(Available data):
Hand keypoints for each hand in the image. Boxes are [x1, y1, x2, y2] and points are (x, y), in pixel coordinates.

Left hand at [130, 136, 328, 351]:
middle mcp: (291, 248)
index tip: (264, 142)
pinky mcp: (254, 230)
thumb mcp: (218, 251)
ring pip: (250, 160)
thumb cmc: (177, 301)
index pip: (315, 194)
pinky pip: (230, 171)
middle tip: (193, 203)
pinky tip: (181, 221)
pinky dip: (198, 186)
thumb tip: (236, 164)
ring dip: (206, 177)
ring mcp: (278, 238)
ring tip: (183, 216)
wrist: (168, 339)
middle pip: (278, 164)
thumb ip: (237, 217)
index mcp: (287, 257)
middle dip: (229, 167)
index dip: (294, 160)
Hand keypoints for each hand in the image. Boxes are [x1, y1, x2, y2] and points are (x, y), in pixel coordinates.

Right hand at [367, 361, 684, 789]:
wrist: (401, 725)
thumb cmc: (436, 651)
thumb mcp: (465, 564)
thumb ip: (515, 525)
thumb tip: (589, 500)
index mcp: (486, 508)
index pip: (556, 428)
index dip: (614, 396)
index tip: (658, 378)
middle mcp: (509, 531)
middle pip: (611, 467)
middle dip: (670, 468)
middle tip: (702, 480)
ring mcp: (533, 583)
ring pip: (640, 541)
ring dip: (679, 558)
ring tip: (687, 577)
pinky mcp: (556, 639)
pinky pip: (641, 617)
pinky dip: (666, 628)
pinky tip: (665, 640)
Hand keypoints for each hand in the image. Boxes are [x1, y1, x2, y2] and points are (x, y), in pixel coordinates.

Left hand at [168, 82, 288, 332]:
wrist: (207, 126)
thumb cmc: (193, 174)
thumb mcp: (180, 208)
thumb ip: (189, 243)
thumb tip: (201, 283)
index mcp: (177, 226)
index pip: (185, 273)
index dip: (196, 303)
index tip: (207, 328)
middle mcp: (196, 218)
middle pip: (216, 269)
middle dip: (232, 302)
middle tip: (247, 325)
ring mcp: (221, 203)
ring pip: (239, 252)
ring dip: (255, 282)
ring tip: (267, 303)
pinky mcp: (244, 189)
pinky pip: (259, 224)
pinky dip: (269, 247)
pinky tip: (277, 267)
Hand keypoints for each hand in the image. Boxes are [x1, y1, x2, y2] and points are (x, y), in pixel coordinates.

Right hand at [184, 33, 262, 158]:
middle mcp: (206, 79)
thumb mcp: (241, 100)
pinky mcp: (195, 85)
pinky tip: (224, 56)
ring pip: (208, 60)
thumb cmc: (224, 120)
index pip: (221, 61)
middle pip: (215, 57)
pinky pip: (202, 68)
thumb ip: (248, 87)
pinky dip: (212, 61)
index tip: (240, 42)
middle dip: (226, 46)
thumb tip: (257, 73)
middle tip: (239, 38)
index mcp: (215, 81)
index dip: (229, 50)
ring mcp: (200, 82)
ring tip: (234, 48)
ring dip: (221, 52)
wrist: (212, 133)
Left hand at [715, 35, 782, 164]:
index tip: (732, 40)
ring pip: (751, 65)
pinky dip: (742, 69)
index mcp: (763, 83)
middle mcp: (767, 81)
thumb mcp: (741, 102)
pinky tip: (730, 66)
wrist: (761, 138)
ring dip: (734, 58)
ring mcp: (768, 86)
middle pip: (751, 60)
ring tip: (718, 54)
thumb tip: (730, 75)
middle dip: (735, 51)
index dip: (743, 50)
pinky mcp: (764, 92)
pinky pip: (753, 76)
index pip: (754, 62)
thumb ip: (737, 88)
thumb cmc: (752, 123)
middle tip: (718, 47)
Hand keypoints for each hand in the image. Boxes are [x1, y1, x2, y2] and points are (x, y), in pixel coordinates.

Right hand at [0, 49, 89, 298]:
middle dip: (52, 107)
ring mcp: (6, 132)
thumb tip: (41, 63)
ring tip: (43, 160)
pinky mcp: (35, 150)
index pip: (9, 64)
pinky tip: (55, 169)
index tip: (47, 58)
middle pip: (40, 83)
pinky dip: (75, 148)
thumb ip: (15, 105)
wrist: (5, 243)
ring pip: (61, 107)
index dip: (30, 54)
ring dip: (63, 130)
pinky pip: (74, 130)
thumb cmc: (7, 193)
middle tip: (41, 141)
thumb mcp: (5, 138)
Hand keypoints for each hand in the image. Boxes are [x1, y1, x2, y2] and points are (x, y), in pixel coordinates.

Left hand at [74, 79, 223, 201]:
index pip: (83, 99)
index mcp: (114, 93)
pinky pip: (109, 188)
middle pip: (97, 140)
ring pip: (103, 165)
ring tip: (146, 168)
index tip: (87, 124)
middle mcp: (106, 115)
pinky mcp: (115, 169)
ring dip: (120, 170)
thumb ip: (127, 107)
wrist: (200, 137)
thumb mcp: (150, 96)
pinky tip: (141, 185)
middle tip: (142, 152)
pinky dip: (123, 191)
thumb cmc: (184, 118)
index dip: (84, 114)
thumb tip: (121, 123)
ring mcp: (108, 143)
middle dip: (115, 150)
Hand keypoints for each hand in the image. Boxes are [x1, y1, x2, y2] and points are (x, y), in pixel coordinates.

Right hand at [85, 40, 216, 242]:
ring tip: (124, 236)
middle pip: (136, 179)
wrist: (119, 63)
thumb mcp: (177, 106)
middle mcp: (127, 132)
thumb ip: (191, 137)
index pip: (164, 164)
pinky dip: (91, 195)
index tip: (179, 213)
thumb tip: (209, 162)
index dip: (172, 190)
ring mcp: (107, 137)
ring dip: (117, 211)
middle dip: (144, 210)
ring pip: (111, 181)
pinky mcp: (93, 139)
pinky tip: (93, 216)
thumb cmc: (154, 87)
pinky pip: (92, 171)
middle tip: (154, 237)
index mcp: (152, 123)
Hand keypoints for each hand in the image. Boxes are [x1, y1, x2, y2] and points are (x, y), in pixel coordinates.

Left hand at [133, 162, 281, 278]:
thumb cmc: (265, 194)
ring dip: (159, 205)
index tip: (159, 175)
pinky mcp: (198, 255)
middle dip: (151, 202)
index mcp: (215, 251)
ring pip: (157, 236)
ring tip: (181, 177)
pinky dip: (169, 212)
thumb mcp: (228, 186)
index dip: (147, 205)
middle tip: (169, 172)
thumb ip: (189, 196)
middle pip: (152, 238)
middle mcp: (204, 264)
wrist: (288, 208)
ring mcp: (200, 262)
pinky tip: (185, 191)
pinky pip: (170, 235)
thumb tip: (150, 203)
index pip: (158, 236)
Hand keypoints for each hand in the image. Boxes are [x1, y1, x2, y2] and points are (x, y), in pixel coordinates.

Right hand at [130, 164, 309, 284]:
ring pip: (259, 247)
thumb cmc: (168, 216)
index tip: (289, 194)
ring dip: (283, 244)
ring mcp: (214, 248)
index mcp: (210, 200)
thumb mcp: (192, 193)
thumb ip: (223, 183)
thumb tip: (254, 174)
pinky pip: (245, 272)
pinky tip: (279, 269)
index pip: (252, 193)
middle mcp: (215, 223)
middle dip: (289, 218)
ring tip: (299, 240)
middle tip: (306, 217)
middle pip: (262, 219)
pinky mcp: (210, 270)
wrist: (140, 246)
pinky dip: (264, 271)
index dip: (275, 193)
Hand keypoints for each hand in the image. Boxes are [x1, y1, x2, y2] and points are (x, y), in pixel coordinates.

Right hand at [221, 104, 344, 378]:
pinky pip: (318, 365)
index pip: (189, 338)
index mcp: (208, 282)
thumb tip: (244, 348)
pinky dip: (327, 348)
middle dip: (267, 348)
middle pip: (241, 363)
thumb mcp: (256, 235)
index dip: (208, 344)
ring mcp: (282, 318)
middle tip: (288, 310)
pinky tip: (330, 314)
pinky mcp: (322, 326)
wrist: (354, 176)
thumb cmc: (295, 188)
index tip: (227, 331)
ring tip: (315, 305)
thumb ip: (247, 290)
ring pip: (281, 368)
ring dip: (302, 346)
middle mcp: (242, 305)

(What you have to do):
"ring pip: (208, 60)" marks the last line to print; print everything from the first line of the data through that line, unchanged, and nothing more.

(Solution to the exercise):
Hand keypoints for each hand in the image. Boxes are [x1, y1, x2, y2] and points are (x, y), in pixel coordinates.

Left hand at [130, 136, 328, 351]:
middle mcp: (291, 248)
index tip: (264, 142)
pinky mcp: (254, 230)
thumb mcp: (218, 251)
ring pip: (250, 160)
thumb cmc: (177, 301)
index pip: (315, 194)
pinky pip: (230, 171)
middle tip: (193, 203)
pinky tip: (181, 221)
pinky dip: (198, 186)
thumb tip: (236, 164)
ring dip: (206, 177)
ring mcp: (278, 238)
ring tip: (183, 216)
wrist: (168, 339)
middle pip: (278, 164)
thumb ip: (237, 217)
index mcp: (287, 257)
middle dip: (229, 167)
index dip: (294, 160)
Hand keypoints for each hand in the image. Boxes are [x1, y1, x2, y2] and points are (x, y), in pixel coordinates.

Right hand at [367, 361, 684, 789]:
wrist: (401, 725)
thumb cmc: (436, 651)
thumb mcp: (465, 564)
thumb ip: (515, 525)
thumb tip: (589, 500)
index mcp: (486, 508)
index pip: (556, 428)
index dip: (614, 396)
index tip: (658, 378)
middle mcp: (509, 531)
middle pip: (611, 467)
middle dip: (670, 468)
middle tip: (702, 480)
ring mcp: (533, 583)
ring pip: (640, 541)
ring dip: (679, 558)
ring tip: (687, 577)
pinky mcp: (556, 639)
pinky pip: (641, 617)
pinky dip: (666, 628)
pinky tip: (665, 640)
Hand keypoints for each hand in the image. Boxes are [x1, y1, x2, y2] and points are (x, y), in pixel coordinates.

Left hand at [168, 82, 288, 332]:
wrist: (207, 126)
thumb cmc: (193, 174)
thumb mcp: (180, 208)
thumb ip: (189, 243)
thumb tip: (201, 283)
index mcp: (177, 226)
index pip: (185, 273)
index dip: (196, 303)
index tip: (207, 328)
middle mcp: (196, 218)
middle pip: (216, 269)
middle dip: (232, 302)
middle tip: (247, 325)
ring mcp: (221, 203)
ring pip: (239, 252)
ring dip: (255, 282)
ring tip: (267, 303)
pinky mcp: (244, 189)
pinky pip: (259, 224)
pinky dip: (269, 247)
pinky tip: (277, 267)
Hand keypoints for each hand in the image. Boxes are [x1, y1, x2, y2] and points are (x, y), in pixel coordinates.

Right hand at [184, 33, 262, 158]:
middle mcp: (206, 79)
thumb mcp: (241, 100)
pinky mcp: (195, 85)
pinky tip: (224, 56)
ring pip: (208, 60)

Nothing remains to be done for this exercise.